All of the listing must be given again exactly, except that the images are dropped.

-- Opening Marker --

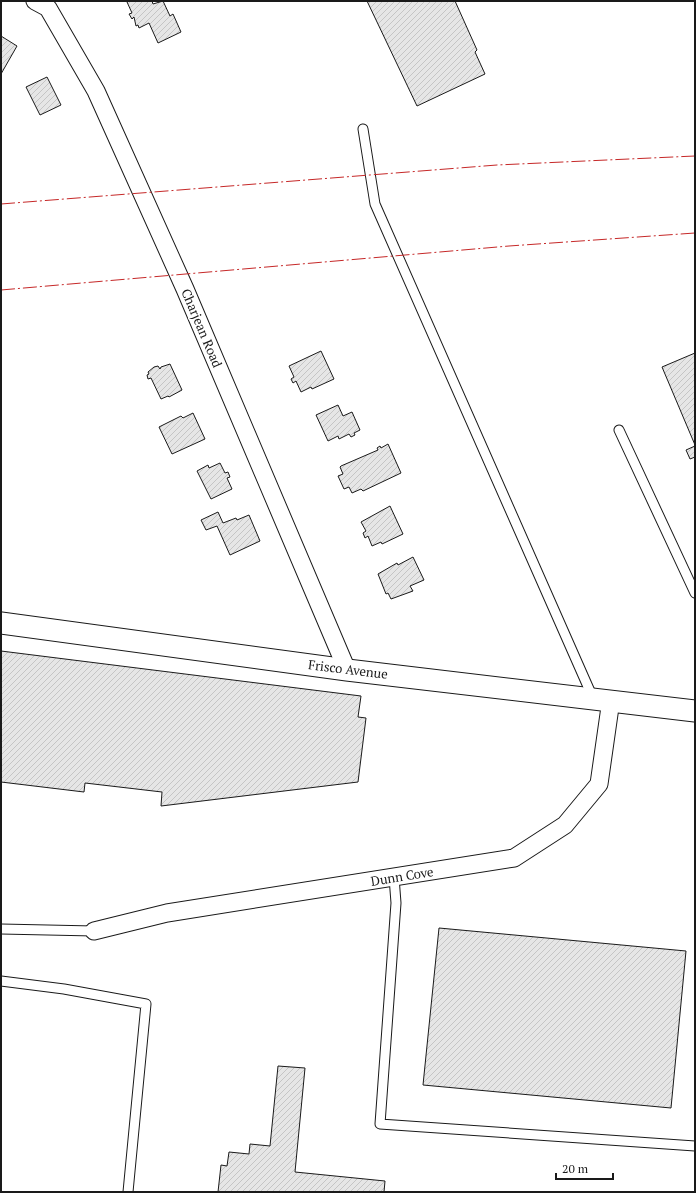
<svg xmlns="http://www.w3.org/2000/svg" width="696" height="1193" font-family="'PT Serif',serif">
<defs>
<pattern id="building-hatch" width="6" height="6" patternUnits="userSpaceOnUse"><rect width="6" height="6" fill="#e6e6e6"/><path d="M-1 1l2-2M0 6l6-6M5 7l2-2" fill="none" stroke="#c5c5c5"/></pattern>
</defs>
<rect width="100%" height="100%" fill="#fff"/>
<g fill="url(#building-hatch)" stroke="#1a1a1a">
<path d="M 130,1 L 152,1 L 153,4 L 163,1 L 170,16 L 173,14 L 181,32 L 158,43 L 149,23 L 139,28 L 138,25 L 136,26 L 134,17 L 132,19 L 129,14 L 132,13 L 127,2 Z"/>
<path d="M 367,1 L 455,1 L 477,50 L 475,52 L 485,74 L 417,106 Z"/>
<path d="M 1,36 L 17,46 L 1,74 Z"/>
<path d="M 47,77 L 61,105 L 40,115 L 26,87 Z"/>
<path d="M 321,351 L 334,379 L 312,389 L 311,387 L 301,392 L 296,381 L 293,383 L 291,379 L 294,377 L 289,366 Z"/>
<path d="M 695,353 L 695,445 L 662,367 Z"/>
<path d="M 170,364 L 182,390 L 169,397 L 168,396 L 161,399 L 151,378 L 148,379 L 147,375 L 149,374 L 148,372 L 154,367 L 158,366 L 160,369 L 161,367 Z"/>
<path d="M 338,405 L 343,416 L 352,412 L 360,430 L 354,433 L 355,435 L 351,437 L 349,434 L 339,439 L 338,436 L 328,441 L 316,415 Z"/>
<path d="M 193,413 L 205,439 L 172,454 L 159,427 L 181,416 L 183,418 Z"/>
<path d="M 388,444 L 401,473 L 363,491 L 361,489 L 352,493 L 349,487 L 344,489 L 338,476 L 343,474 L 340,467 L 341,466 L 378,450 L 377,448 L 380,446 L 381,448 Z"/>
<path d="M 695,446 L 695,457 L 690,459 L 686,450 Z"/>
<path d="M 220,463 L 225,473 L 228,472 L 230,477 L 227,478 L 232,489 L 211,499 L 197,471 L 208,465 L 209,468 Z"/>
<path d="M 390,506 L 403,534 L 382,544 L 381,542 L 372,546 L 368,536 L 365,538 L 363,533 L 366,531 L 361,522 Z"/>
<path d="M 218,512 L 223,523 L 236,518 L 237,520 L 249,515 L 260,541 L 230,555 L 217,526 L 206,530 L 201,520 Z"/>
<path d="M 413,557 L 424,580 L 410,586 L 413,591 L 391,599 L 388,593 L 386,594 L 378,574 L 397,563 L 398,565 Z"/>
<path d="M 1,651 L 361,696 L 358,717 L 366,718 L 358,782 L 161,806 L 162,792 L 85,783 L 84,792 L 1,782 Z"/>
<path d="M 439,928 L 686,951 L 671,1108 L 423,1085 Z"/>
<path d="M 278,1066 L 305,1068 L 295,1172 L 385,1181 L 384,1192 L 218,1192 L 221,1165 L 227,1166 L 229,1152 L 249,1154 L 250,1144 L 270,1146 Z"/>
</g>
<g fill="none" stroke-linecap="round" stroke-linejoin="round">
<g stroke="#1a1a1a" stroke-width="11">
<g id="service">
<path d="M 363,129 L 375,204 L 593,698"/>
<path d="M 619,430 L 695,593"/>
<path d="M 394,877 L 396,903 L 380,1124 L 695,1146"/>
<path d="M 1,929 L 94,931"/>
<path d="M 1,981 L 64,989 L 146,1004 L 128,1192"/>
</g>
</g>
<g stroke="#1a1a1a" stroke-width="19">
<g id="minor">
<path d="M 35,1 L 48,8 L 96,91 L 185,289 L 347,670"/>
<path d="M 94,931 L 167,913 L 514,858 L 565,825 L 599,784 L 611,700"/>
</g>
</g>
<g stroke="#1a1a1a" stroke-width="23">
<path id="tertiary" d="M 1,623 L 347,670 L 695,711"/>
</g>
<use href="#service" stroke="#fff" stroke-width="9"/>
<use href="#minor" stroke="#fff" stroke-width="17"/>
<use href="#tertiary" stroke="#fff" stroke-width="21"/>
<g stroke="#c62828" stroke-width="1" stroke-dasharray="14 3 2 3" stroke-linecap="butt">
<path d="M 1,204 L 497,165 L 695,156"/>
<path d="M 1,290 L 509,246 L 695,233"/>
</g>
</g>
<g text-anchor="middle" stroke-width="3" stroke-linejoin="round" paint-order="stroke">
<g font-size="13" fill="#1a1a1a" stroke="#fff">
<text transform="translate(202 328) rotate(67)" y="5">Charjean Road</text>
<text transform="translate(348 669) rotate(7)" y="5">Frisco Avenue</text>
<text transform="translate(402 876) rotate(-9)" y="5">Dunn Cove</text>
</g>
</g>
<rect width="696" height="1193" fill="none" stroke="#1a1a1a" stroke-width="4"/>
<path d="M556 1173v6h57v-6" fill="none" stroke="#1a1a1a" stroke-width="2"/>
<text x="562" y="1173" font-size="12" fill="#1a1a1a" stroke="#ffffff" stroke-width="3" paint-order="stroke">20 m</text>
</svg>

-- Closing Marker --

RESULT OF THIS TASK:
<svg xmlns="http://www.w3.org/2000/svg" width="696" height="1193" font-family="'PT Serif',serif">
<defs>
<pattern id="building-hatch" width="6" height="6" patternUnits="userSpaceOnUse"><rect width="6" height="6" fill="#e6e6e6"/><path d="M-1 1l2-2M0 6l6-6M5 7l2-2" fill="none" stroke="#c5c5c5"/></pattern>
</defs>
<rect width="100%" height="100%" fill="#fff"/>
<g fill="url(#building-hatch)" stroke="#1a1a1a">
<path d="M 130,1 L 152,1 L 153,4 L 163,1 L 170,16 L 173,14 L 181,32 L 158,43 L 149,23 L 139,28 L 138,25 L 136,26 L 134,17 L 132,19 L 129,14 L 132,13 L 127,2 Z"/>
<path d="M 367,1 L 455,1 L 477,50 L 475,52 L 485,74 L 417,106 Z"/>
<path d="M 1,36 L 17,46 L 1,74 Z"/>
<path d="M 47,77 L 61,105 L 40,115 L 26,87 Z"/>
<path d="M 321,351 L 334,379 L 312,389 L 311,387 L 301,392 L 296,381 L 293,383 L 291,379 L 294,377 L 289,366 Z"/>
<path d="M 695,353 L 695,445 L 662,367 Z"/>
<path d="M 170,364 L 182,390 L 169,397 L 168,396 L 161,399 L 151,378 L 148,379 L 147,375 L 149,374 L 148,372 L 154,367 L 158,366 L 160,369 L 161,367 Z"/>
<path d="M 338,405 L 343,416 L 352,412 L 360,430 L 354,433 L 355,435 L 351,437 L 349,434 L 339,439 L 338,436 L 328,441 L 316,415 Z"/>
<path d="M 193,413 L 205,439 L 172,454 L 159,427 L 181,416 L 183,418 Z"/>
<path d="M 388,444 L 401,473 L 363,491 L 361,489 L 352,493 L 349,487 L 344,489 L 338,476 L 343,474 L 340,467 L 341,466 L 378,450 L 377,448 L 380,446 L 381,448 Z"/>
<path d="M 695,446 L 695,457 L 690,459 L 686,450 Z"/>
<path d="M 220,463 L 225,473 L 228,472 L 230,477 L 227,478 L 232,489 L 211,499 L 197,471 L 208,465 L 209,468 Z"/>
<path d="M 390,506 L 403,534 L 382,544 L 381,542 L 372,546 L 368,536 L 365,538 L 363,533 L 366,531 L 361,522 Z"/>
<path d="M 218,512 L 223,523 L 236,518 L 237,520 L 249,515 L 260,541 L 230,555 L 217,526 L 206,530 L 201,520 Z"/>
<path d="M 413,557 L 424,580 L 410,586 L 413,591 L 391,599 L 388,593 L 386,594 L 378,574 L 397,563 L 398,565 Z"/>
<path d="M 1,651 L 361,696 L 358,717 L 366,718 L 358,782 L 161,806 L 162,792 L 85,783 L 84,792 L 1,782 Z"/>
<path d="M 439,928 L 686,951 L 671,1108 L 423,1085 Z"/>
<path d="M 278,1066 L 305,1068 L 295,1172 L 385,1181 L 384,1192 L 218,1192 L 221,1165 L 227,1166 L 229,1152 L 249,1154 L 250,1144 L 270,1146 Z"/>
</g>
<g fill="none" stroke-linecap="round" stroke-linejoin="round">
<g stroke="#1a1a1a" stroke-width="11">
<g id="service">
<path d="M 363,129 L 375,204 L 593,698"/>
<path d="M 619,430 L 695,593"/>
<path d="M 394,877 L 396,903 L 380,1124 L 695,1146"/>
<path d="M 1,929 L 94,931"/>
<path d="M 1,981 L 64,989 L 146,1004 L 128,1192"/>
</g>
</g>
<g stroke="#1a1a1a" stroke-width="19">
<g id="minor">
<path d="M 35,1 L 48,8 L 96,91 L 185,289 L 347,670"/>
<path d="M 94,931 L 167,913 L 514,858 L 565,825 L 599,784 L 611,700"/>
</g>
</g>
<g stroke="#1a1a1a" stroke-width="23">
<path id="tertiary" d="M 1,623 L 347,670 L 695,711"/>
</g>
<use href="#service" stroke="#fff" stroke-width="9"/>
<use href="#minor" stroke="#fff" stroke-width="17"/>
<use href="#tertiary" stroke="#fff" stroke-width="21"/>
<g stroke="#c62828" stroke-width="1" stroke-dasharray="14 3 2 3" stroke-linecap="butt">
<path d="M 1,204 L 497,165 L 695,156"/>
<path d="M 1,290 L 509,246 L 695,233"/>
</g>
</g>
<g text-anchor="middle" stroke-width="3" stroke-linejoin="round" paint-order="stroke">
<g font-size="13" fill="#1a1a1a" stroke="#fff">
<text transform="translate(202 328) rotate(67)" y="5">Charjean Road</text>
<text transform="translate(348 669) rotate(7)" y="5">Frisco Avenue</text>
<text transform="translate(402 876) rotate(-9)" y="5">Dunn Cove</text>
</g>
</g>
<rect width="696" height="1193" fill="none" stroke="#1a1a1a" stroke-width="4"/>
<path d="M556 1173v6h57v-6" fill="none" stroke="#1a1a1a" stroke-width="2"/>
<text x="562" y="1173" font-size="12" fill="#1a1a1a" stroke="#ffffff" stroke-width="3" paint-order="stroke">20 m</text>
</svg>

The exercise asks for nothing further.